Who's most at risk for developing a cannabis addiction

This study was done on adolescent age rodents, which is important because according to Edwards, if you look at the negative impact of marijuana, it's almost always associated with adolescence.

"While both adolescents and adults can can develop cannabis use disorder, adults tend to not have more of these negative long term outcomes that adolescents do," said Edwards.

"With adolescents, it's a little scary because they have an increased chance of abusing other drugs. They can decrease their IQ with chronic marijuana use by an average of about six points. There's increased anxiety and depression, memory loss and other neurocognitive damage that can occur in adolescence. We don't tend to see the same types of detriment in adults as we do in adolescence."

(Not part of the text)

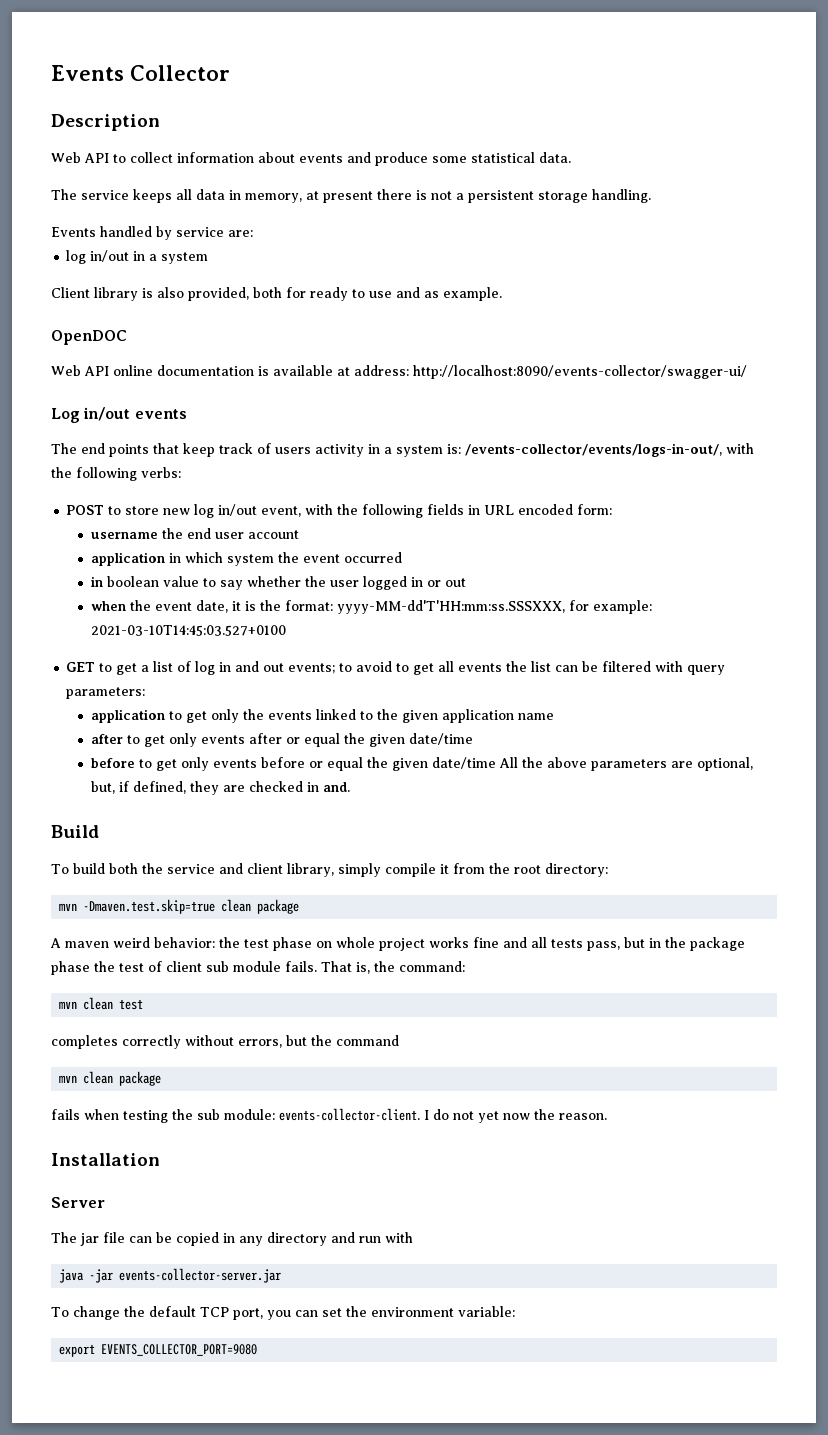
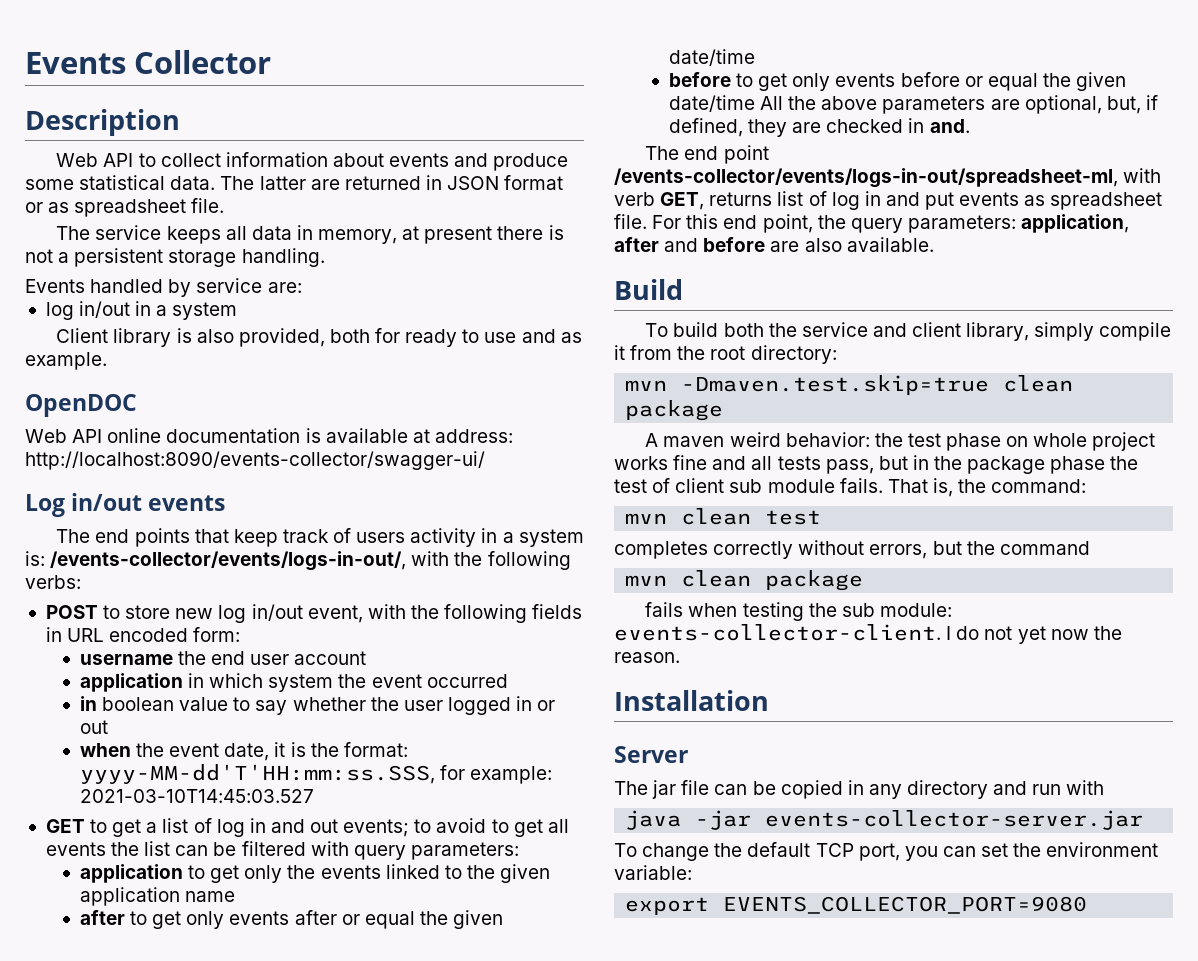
(571, 157) none -> [220,175,564,190] [25,198,225,217] The latter are returned in JSON format or as spreadsheet file.
[336,600,565,614] yyyy-MM-dd'T'HH:mm:ss.SSSXXX, -> [79,764,435,784] yyyy-MM-dd'T'HH:mm:ss.SSS,
[90,625,286,636] 2021-03-10T14:45:03.527+0100 -> [79,789,314,803] 2021-03-10T14:45:03.527
(350, 787) none -> [645,145,769,164] [614,168,1162,188] [614,191,1163,210] [614,214,1130,233] [614,237,934,252] // The end point /events-collector/events/logs-in-out/spreadsheet-ml, with verb GET, returns list of log in and put events as spreadsheet file. For this end point, the query parameters: application, after and before are also available.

The CB1 receptor that THC binds to in the brain is developmentally regulated, so it changes as the brain is developing until a person reaches their mid 20s. That may be the reason that if a person starts using cannabis when they're an adolescent or teenager, they are at a greater risk of developing a cannabis addiction. But even then, not everyone who tries cannabis at a young age will go on to become addicted. 

Students at L.A. Matheson Secondary School in Surrey, B.C. say despite the health risks and the fact that it is illegal for minors, vaping is rampant among teens. (Steven Senne/Associated Press)

"I think this is a really fruitful area of research where there's people now that are looking at the genetics of individuals to see, is there a propensity for somebody to become addicted to marijuana or other types of of drugs - alcohol even. And so people right now have found that there are certain genetic combinations that tend to increase your propensity."

Until the science catches up and we can tell exactly who's at risk of developing an unhealthy dependence, Ware says people need to be aware of their own family and personal history that could make them more susceptible to addiction.